Sebentar Panas Kemudian Hujan, Pecahkan Misteri Anomali Cuaca Bersama Anak

Reporter : Wuri Anggarini
Selasa, 23 Maret 2021 19:00
Sebentar Panas Kemudian Hujan, Pecahkan Misteri Anomali Cuaca Bersama Anak
Saatnya pecahkan misteri anomali cuaca bersama anak dibantu dengan video Belajar dari Rumah dari Kemendikbud episode 48 untuk siswa kelas 5 SD, yuk!

“ Tadi panas, sekarang kok jadi hujan deras ya Ma?”

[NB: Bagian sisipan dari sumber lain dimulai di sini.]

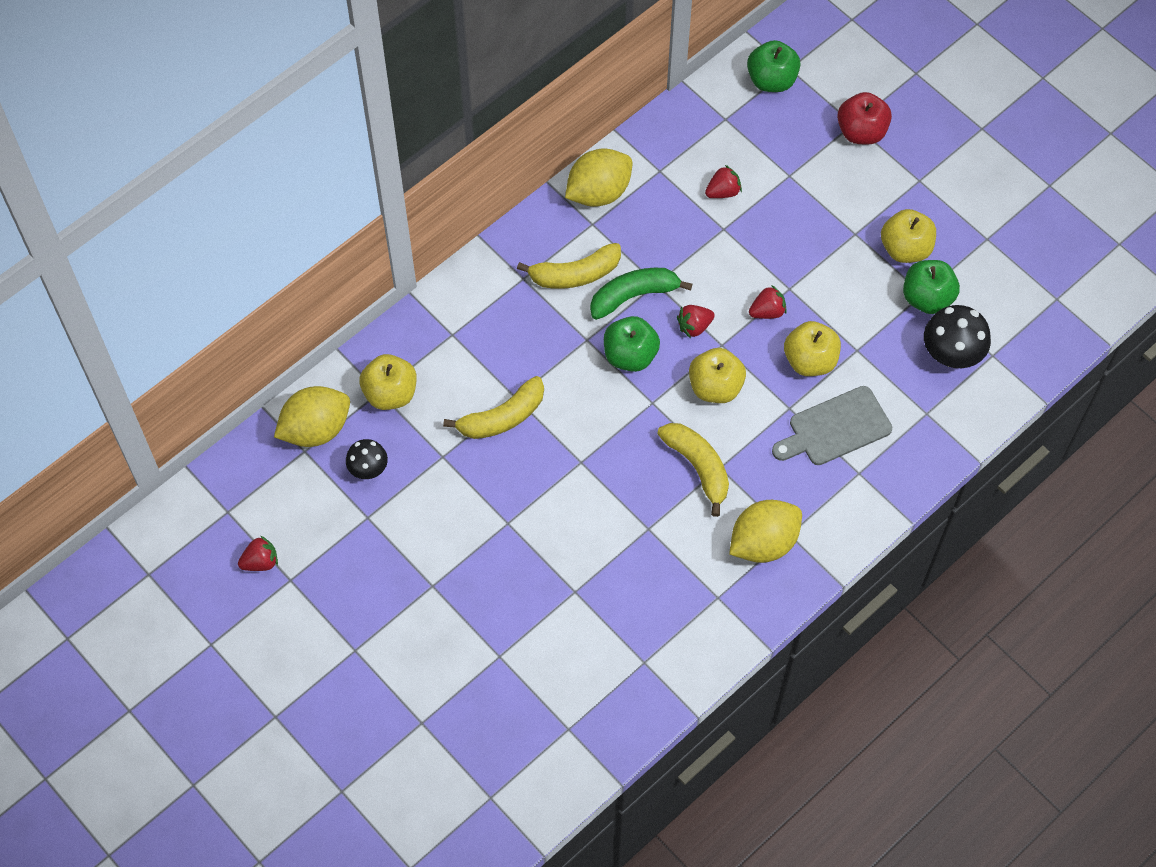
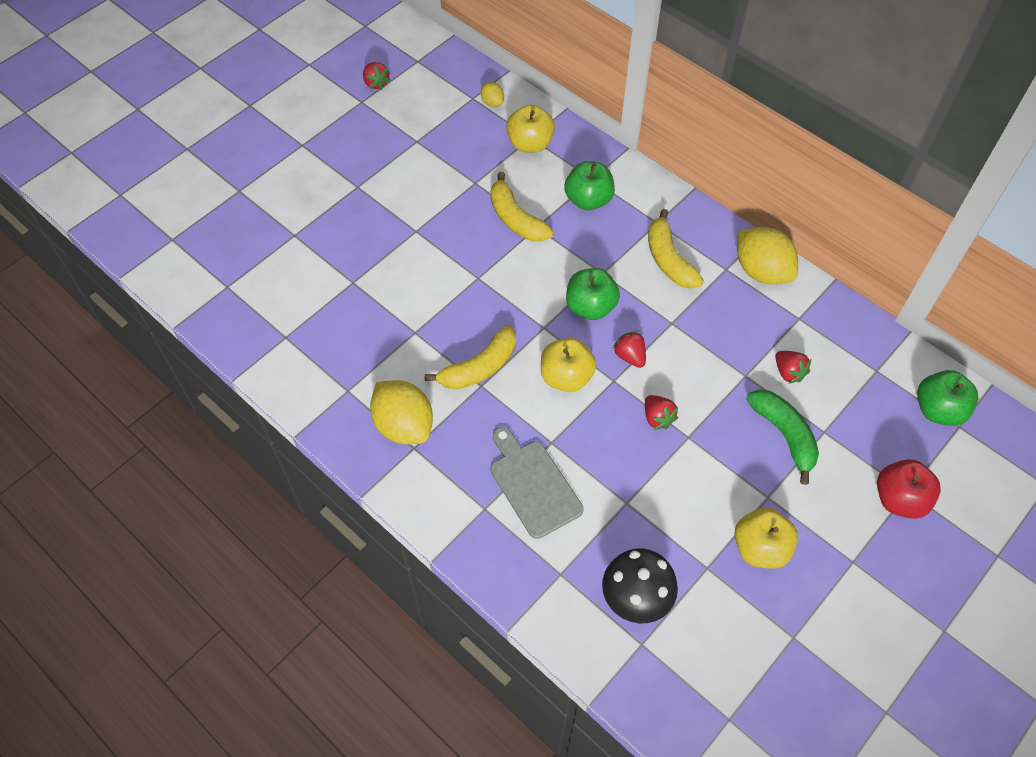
camera: 85 degrees right, 5 degrees down
(316, 429) = (492, 102): yellow lemon -> yellow lemon, size x0.47
(368, 469) = (459, 137): black mushroom -> none
(634, 296) = (654, 306): green banana -> green banana (784, 435)
(810, 360) = (607, 458): yellow apple -> none
(927, 298) = (702, 572): green apple -> green apple (588, 200)

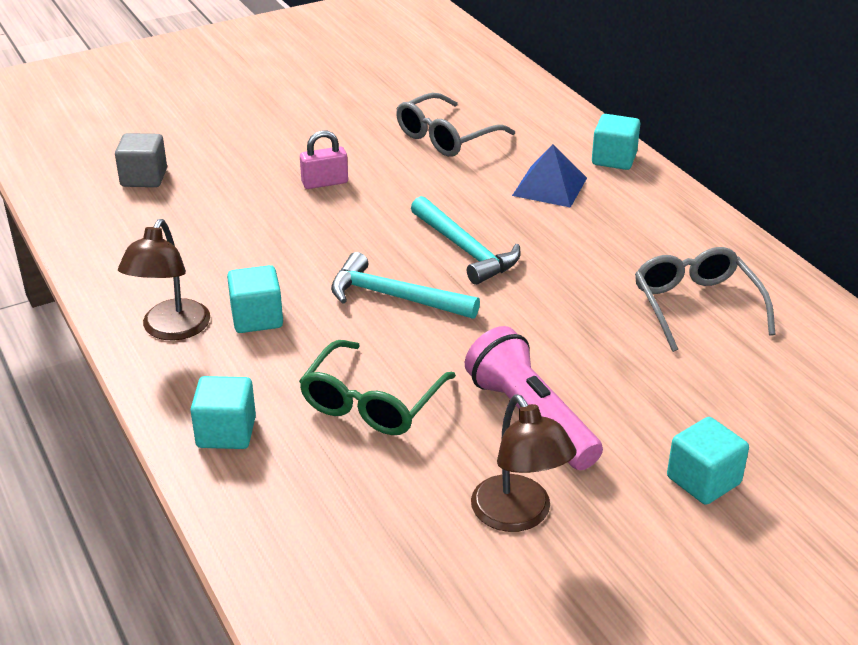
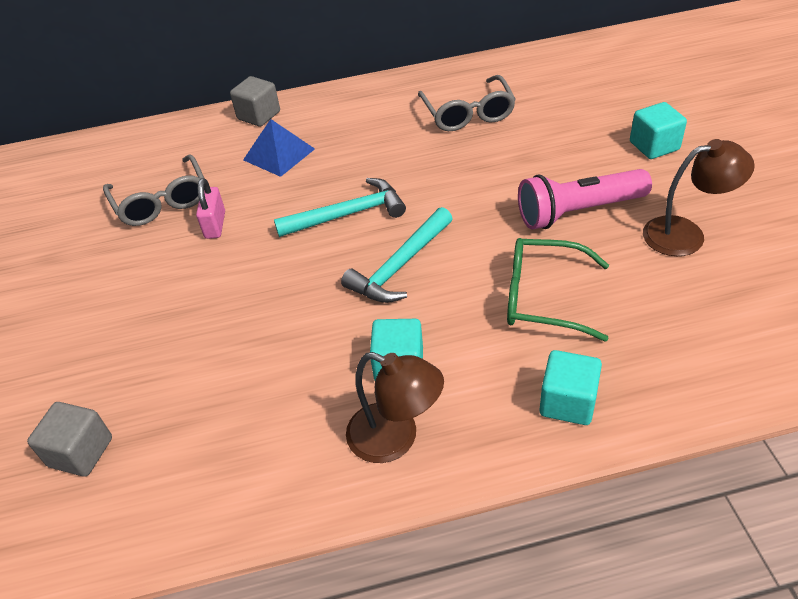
camera: 70 degrees left, 10 degrees up
(324, 183) = (188, 293): pink padlock -> pink padlock (215, 225)
(372, 402) = (543, 297): green glasses -> green glasses turned 150 degrees clockwise
(614, 159) = (259, 115): turquoise cube -> grey cube
(696, 306) = (468, 113): grey glasses -> grey glasses turned 105 degrees counterclockwise

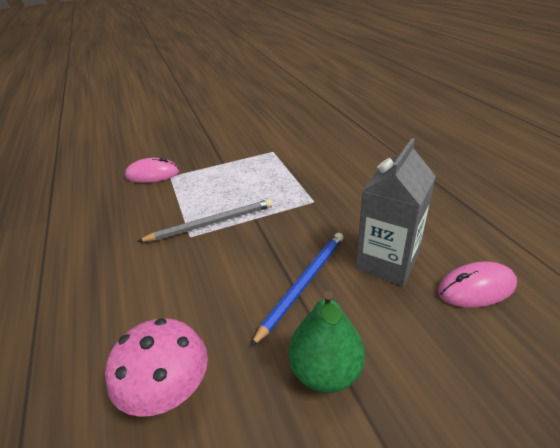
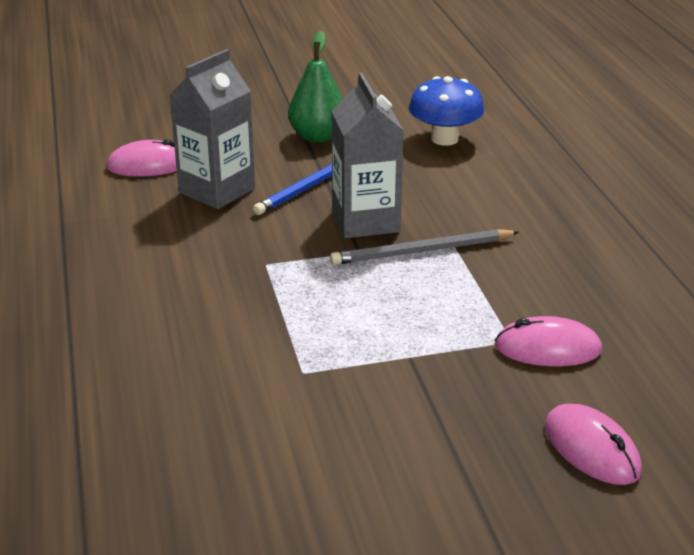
camera: 175 degrees left, 5 degrees down
(152, 141) = (591, 449): none -> pink mouse
(168, 389) = (444, 139): pink mushroom -> blue mushroom
(253, 245) = (365, 221): none -> grey carton

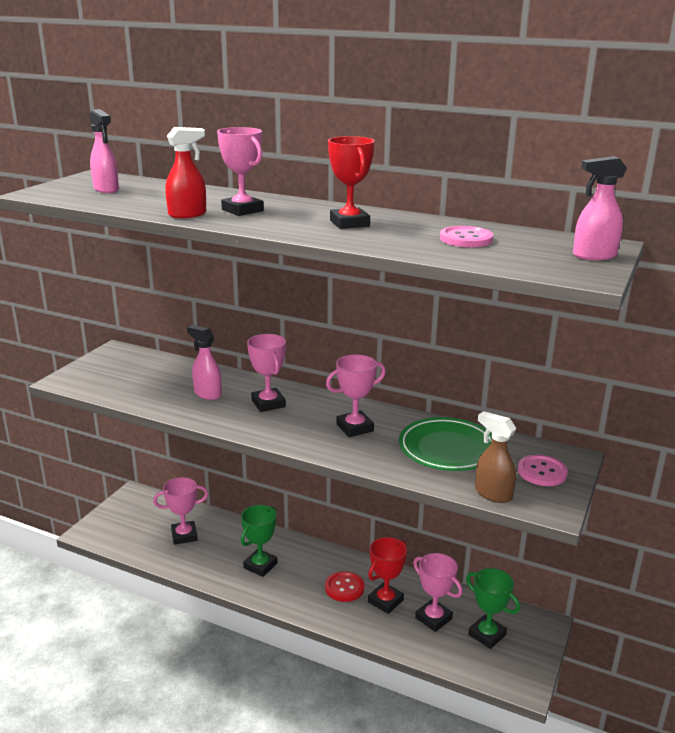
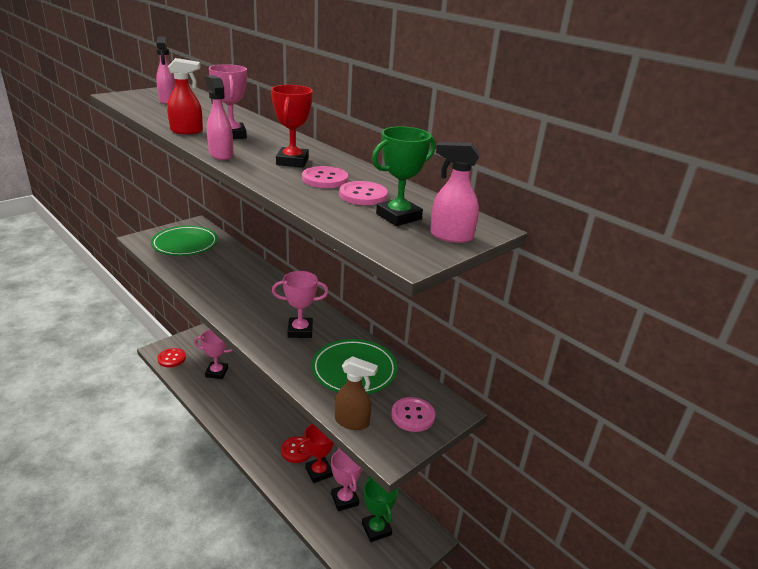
camera: 20 degrees right, 5 degrees up
(113, 536) = (171, 358): none -> red button
(128, 374) = (185, 244): none -> green plate
(207, 394) = (222, 273): pink spray bottle -> pink spray bottle (221, 155)
(260, 565) = (250, 412): green trophy -> green trophy (398, 216)
(268, 403) = (256, 293): pink trophy -> none
(408, 232) = (325, 179): none -> pink button
(492, 494) = (352, 422): brown spray bottle -> brown spray bottle turned 135 degrees clockwise

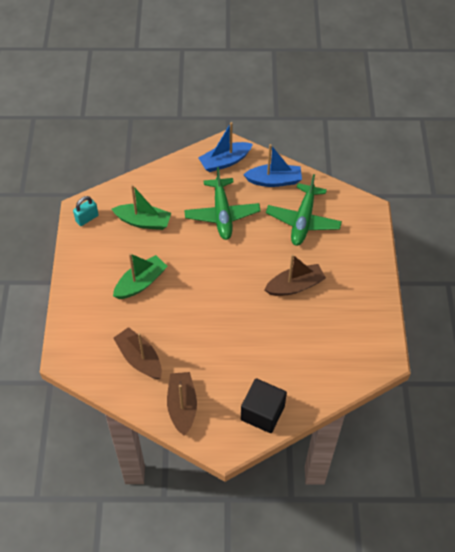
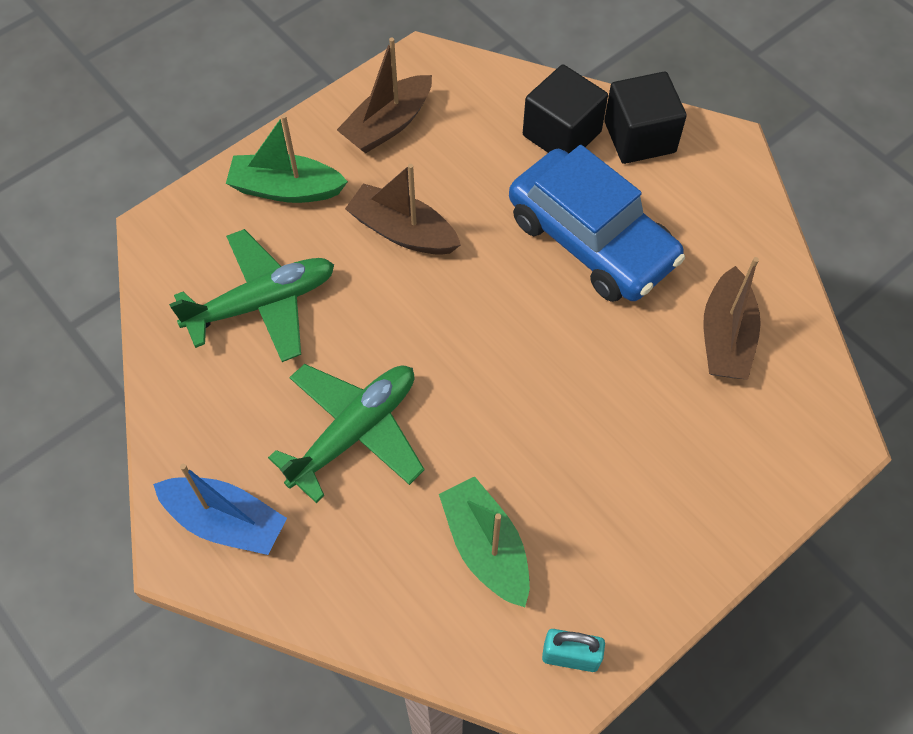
camera: 130 degrees left, 5 degrees up
(141, 283) = (606, 445): green boat -> green boat (286, 189)
(182, 406) = (731, 229): brown boat -> brown boat (388, 124)
(228, 348) = (591, 240): none -> blue car
(274, 181) = (207, 405): blue boat -> none
(293, 382) = (561, 134): none -> black cube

Kondisi ini mungkin sedang banyak dialami selama beberapa bulan terakhir. Perubahan cuaca yang datang tiba-tiba jadi menarik perhatian anak yang sedang dalam masa ingin tahu banyak hal. Terkait kondisi yang disebut anomali cuaca ini, memang butuh penjelasan yang tepat tapi mudah dipahami agar anak-anak bisa menyerapnya dengan baik. Saatnya pecahkan misteri anomali cuaca bersama anak dibantu dengan video Belajar dari Rumah dari Kemendikbud episode 48 untuk siswa kelas 5 SD, yuk!

1 dari 2 halaman

Anomali Cuaca Mengancam Petani

Sebentar Panas Kemudian Hujan, Pecahkan Misteri Anomali Cuaca Bersama Anak© Kemendikbud

Di tayangan video episode 48, ada Kak Evan dan Sherin yang mengajak teman-teman kelas 5 SD belajar tentang pengaruh anomali cuaca lewat berita di TV. Seperti yang disiarkan bahwa cuaca tidak menentu mengancam petani apel di Batu, Jawa Timur, mengalami penurunan produksi. Jika biasanya bisa menghasilkan 1,5 ton per hektar, kini produksinya turun hingga maksimal 1 ton saja per hektarnya.

Selain kondisi perubahan cuaca yang nggak menentu, anomali cuaca juga bisa menyebabkan hujan asam. Kalau kondisi yang satu ini terjadi karena peluruhan zat asam atau polusi yang ada di atmosfer dan jatuh ke tanah. Menurut informasi yang diterima, hujan asam yang terjadi belakangan ini memiliki tingkat keasaman atau pH di bawah normal, yaitu 5,6. Menurut keterangan Mulyono Prabowo, pejabat publik Badan Meteorologi, Klimatologi, dan Geofisika atau BMKG, biasanya hujan asam yang turun di Indonesia memiliki pH normal sekitar 6.

Untuk penyebabnya sendiri, hujan asam bisa terjadi karena faktor alami seperti erupsi gunung berapi. Tapi, ada juga disebabkan oleh sumber lain seperti gas buangan pembakaran bahan bakar fosil, kendaraan bermotor, alat berat pabrik, kilang minyak, dan lainnya. Ternyata hujan asam yang turun bisa mempengaruhi tanaman, tanah, bangunan, dan benda lain di permukaan bumi. Hal ini bisa mengubah susunan tanah dan air, sementara jika jatuh di perairan akan mempengaruhi biota yang hidup di dalamnya.

2 dari 2 halaman

Merangkum Berita, Belajar Kosa Kata Baru, hingga Emisi Kendaraan

Sebentar Panas Kemudian Hujan, Pecahkan Misteri Anomali Cuaca Bersama Anak© Kemendikbud

Setelah menyaksikan berita bersama Kak Evan dan Sherin, teman-teman kelas 5 SD juga diajak untuk belajar membuat ringkasan berita. Dari tayangan ini, anak-anak juga banyak mendapatkan kosa kata baru. Sebut saja BMKG yang merupakan singkatan dari Badan Meteorologi, Klimatologi, dan Geofisika. Sementara itu, klimatologi adalah ilmu yang mempelajari perubahan iklim. Atmosfer sendiri adalah lapisan yang menyelimuti bumi sampai ketinggian 300 km.

Setelah itu, siswa kelas 5 SD belajar tentang emisi kendaraan bermotor. Tenyata, emisi karbondioksida setiap kendaraan berbeda-beda. Bisa disebabkan oleh jenis mesin dan kendaraan, hingga jenis bahan bakar yang digunakan.

Gimana, seru kan Belajar dari Rumah bersama Kemendikbud untuk siswa kelas 5 SD? Temukan materi pembelajaran menarik lainnya dengan nonton program Belajar dari Rumah untuk kelas 5 SD setiap Senin-Jumat jam 10.30-11.00 WIB hanya di TVRI.